In the early morning of October 30, 2009, a high-school student and his two friends rode their bicycles from one boy’s Miami Shores house to another’s home in North Miami. The cyclists believed they were safe at night because their bikes had front and rear lights.
Their safety lights did not help them. As the student rode his bike along Biscayne Boulevard he was struck and killed by a car his friends say was speeding. “The bicycle was pinned down under the front tire of the car,” according to a witness who arrived at the scene shortly after the accident.
On November 27, 2009, the monthly Critical Mass ride — organized by cyclists demonstrating for their safety — was dedicated to this boy. From the usual starting location at Miami-Dade County Hall in downtown Miami, the ride proceeded north on Biscayne Boulevard to 113th Street, where the student was killed. There his friends and family gathered to place a memorial in his memory.
This case represents another cycling fatality in the state of Florida which has the most in the country. Florida law classifies bicycles as vehicles, giving cyclists the right to use the roadway. After dark, cyclists are required to have bike lights front and rear.
Like other cities, Miami has seen an increase in the popularity of cycling despite streets widely regarded as dangerous to bicyclists, in part because many roads are designed for fast motorized traffic and lack marked bike lanes.
Cycling activists have, without success, requested the Florida Department of Transportation, which manages Biscayne Boulevard, to add bike lanes on that road which is a major north-south cycling route in eastern Miami-Dade County.
This tragic case reminds us that cyclists should always wear helmets, although I am not sure that it would have made a difference here. Even with flashing lights and reflectors on bicycles, a lot of motorists still do not see cyclists on the road.

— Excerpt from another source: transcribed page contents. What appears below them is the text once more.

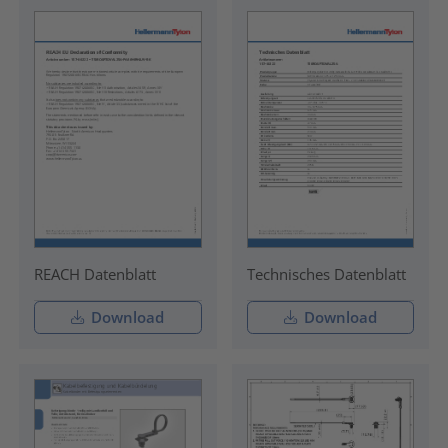
REACH Datenblatt
Technisches Datenblatt
Download
Download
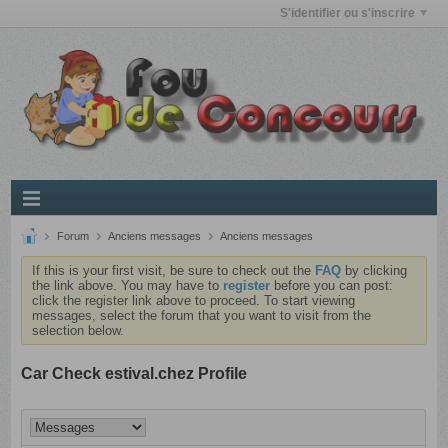
S'identifier ou s'inscrire
Forum
Anciens messages
Anciens messages
If this is your first visit, be sure to check out the
FAQ
by clicking
the link above. You may have to
register
before you can post:
click the register link above to proceed. To start viewing
messages, select the forum that you want to visit from the
selection below.
Car Check estival.chez Profile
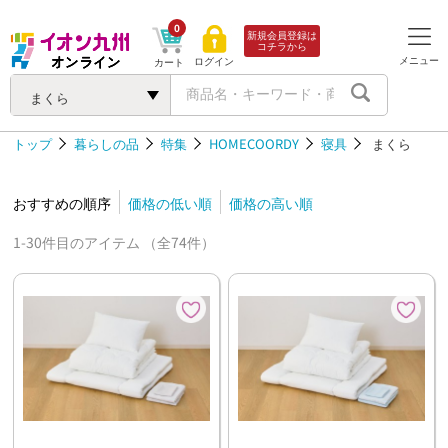
0
新規会員登録は
コチラから
メニュー
ログイン
カート
まくら
トップ
暮らしの品
特集
HOMECOORDY
寝具
まくら
おすすめの順序
価格の低い順
価格の高い順
1-30件目のアイテム （全74件）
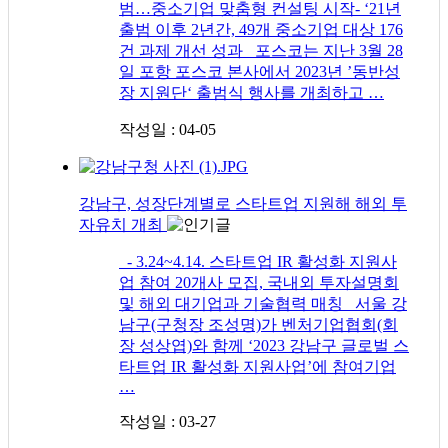
범…중소기업 맞춤형 컨설팅 시작- ‘21년
출범 이후 2년간, 49개 중소기업 대상 176
건 과제 개선 성과 포스코는 지난 3월 28
일 포항 포스코 본사에서 2023년 ’동반성
장 지원단‘ 출범식 행사를 개최하고 …
작성일 : 04-05
강남구, 성장단계별로 스타트업 지원해 해외 투
자유치 개최
- 3.24~4.14. 스타트업 IR 활성화 지원사
업 참여 20개사 모집, 국내외 투자설명회
및 해외 대기업과 기술협력 매칭 서울 강
남구(구청장 조성명)가 벤처기업협회(회
장 성상엽)와 함께 ‘2023 강남구 글로벌 스
타트업 IR 활성화 지원사업’에 참여기업
…
작성일 : 03-27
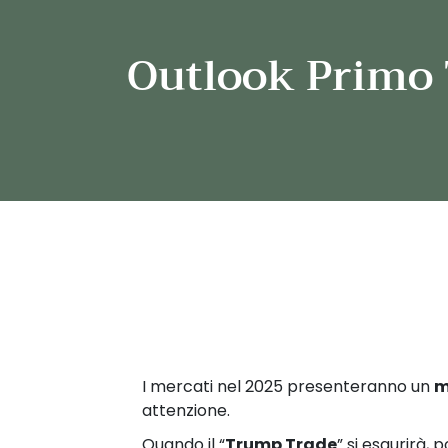
Outlook Primo 
I mercati nel 2025 presenteranno un
m
attenzione.
Quando il “
Trump Trade
” si esaurirà,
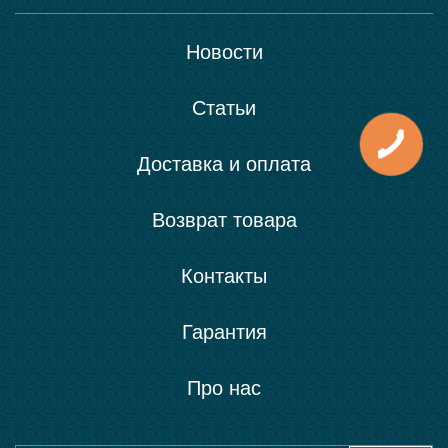
Новости
Статьи
Доставка и оплата
Возврат товара
Контакты
Гарантия
Про нас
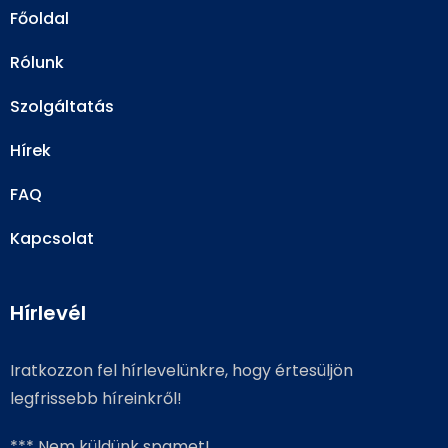
Főoldal
Rólunk
Szolgáltatás
Hírek
FAQ
Kapcsolat
Hírlevél
Iratkozzon fel hírlevelünkre, hogy értesüljön
legfrissebb híreinkről!
*** Nem küldünk spamet!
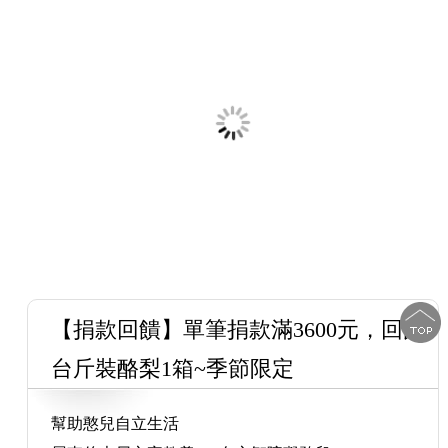
【捐款回饋】單筆捐款滿3600元，回饋5
台斤裝酪梨1箱~季節限定
幫助憨兒自立生活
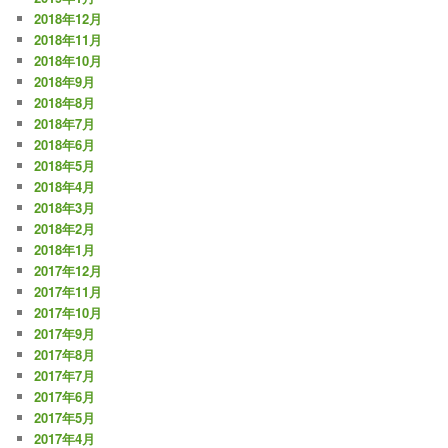
2018年12月
2018年11月
2018年10月
2018年9月
2018年8月
2018年7月
2018年6月
2018年5月
2018年4月
2018年3月
2018年2月
2018年1月
2017年12月
2017年11月
2017年10月
2017年9月
2017年8月
2017年7月
2017年6月
2017年5月
2017年4月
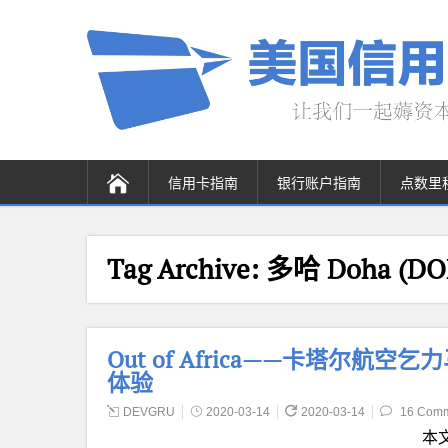
信用卡指南
银行账户指南
点数里
Tag Archive:
多哈 Doha (DO
Out of Africa——卡塔尔航空乞力
体验
DEVGRU
2020-03-14
2020-03-14
16 Com
本文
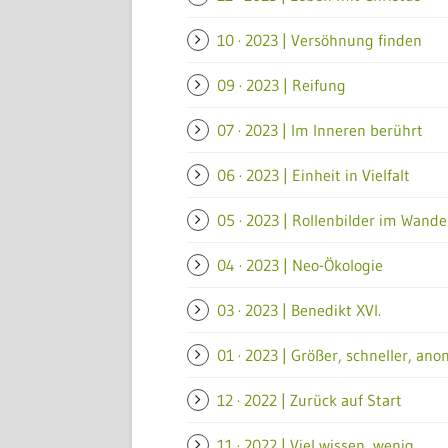
10 · 2023 | Versöhnung finden
09 · 2023 | Reifung
07 · 2023 | Im Inneren berührt
06 · 2023 | Einheit in Vielfalt
05 · 2023 | Rollenbilder im Wande
04 · 2023 | Neo-Ökologie
03 · 2023 | Benedikt XVI.
01 · 2023 | Größer, schneller, an
12 · 2022 | Zurück auf Start
11 · 2022 | Viel wissen, wenig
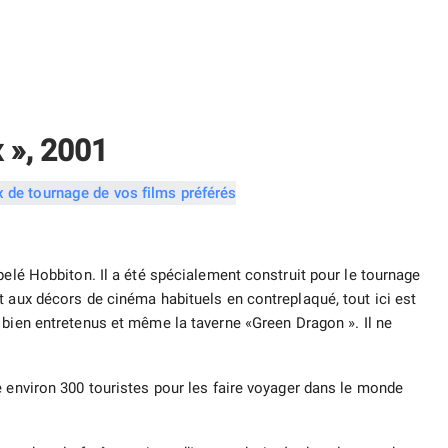
 », 2001
pelé Hobbiton. Il a été spécialement construit pour le tournage
t aux décors de cinéma habituels en contreplaqué, tout ici est
bien entretenus et même la taverne «Green Dragon ». Il ne
e environ 300 touristes pour les faire voyager dans le monde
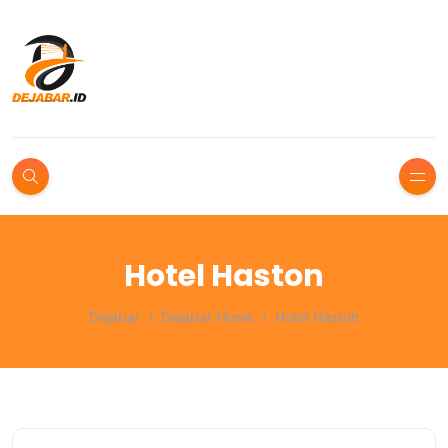
Hotel Haston
Dejabar
Dejabar Home
Hotel Haston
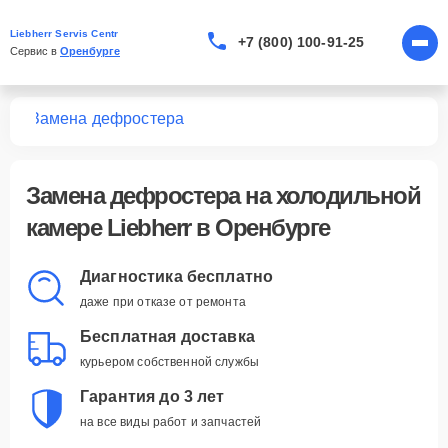
Liebherr Servis Centr
+7 (800) 100-91-25
Сервис в 
Оренбурге
мер
Замена дефростера
Замена дефростера
на холодильной
камере Liebherr в Оренбурге
Диагностика бесплатно
даже при отказе от ремонта
Бесплатная доставка
курьером собственной службы
Гарантия до 3 лет
на все виды работ и запчастей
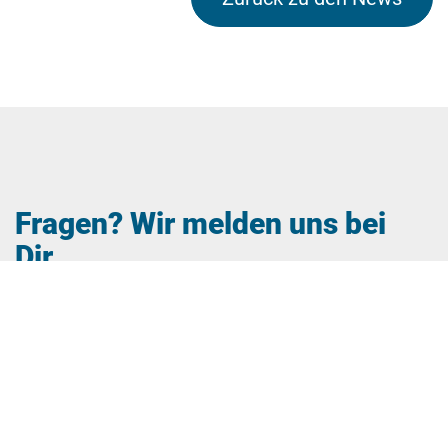
Fragen? Wir melden uns bei
Dir.
Dein Name
Deine E-Mail-Adresse (Pflichtfeld)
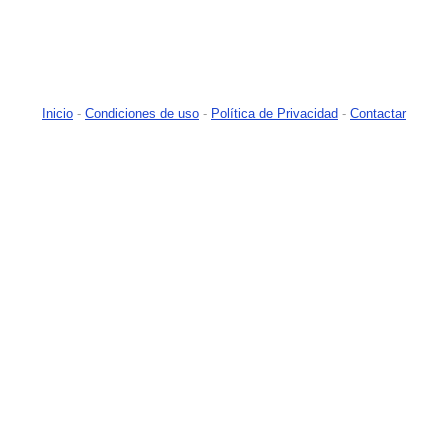
Inicio
-
Condiciones de uso
-
Política de Privacidad
-
Contactar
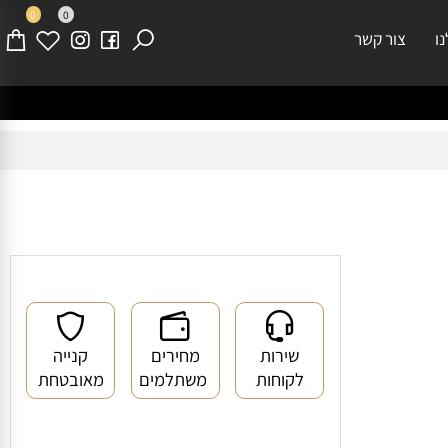
0
0
צור קשר
שירות
מחירים
קנייה
לקוחות
משתלמים
מאובטחת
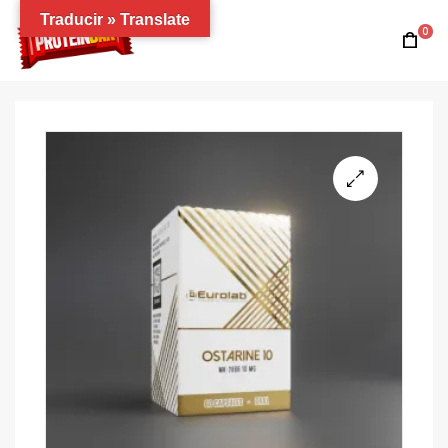
Traducir » Translate
0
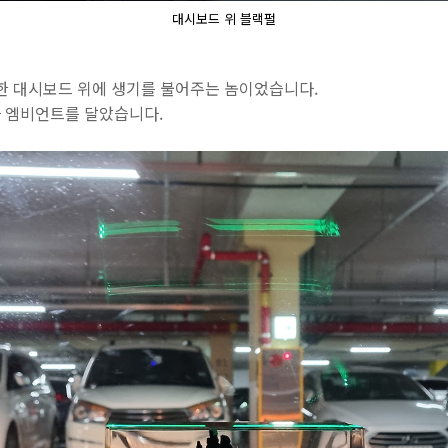
대시보드 위 블랙펄
밋한 대시보드 위에 생기를 불어주는 놈이었습니다.
 엠비언트를 달았습니다.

Unfortunately, when a collision occurs between a car and a bicycle, the end result is usually very serious to the cyclist. One of the ways that a cyclist can financially protect himself from the adverse consequences of a collision with a car is to make sure that if he owns an automobile, that he has purchased uninsured motorist coverage. This coverage may extend from the automobile to your bicycle in the event that the at-fault motorist does not have any, or does not have enough, liability coverage for the damages incurred.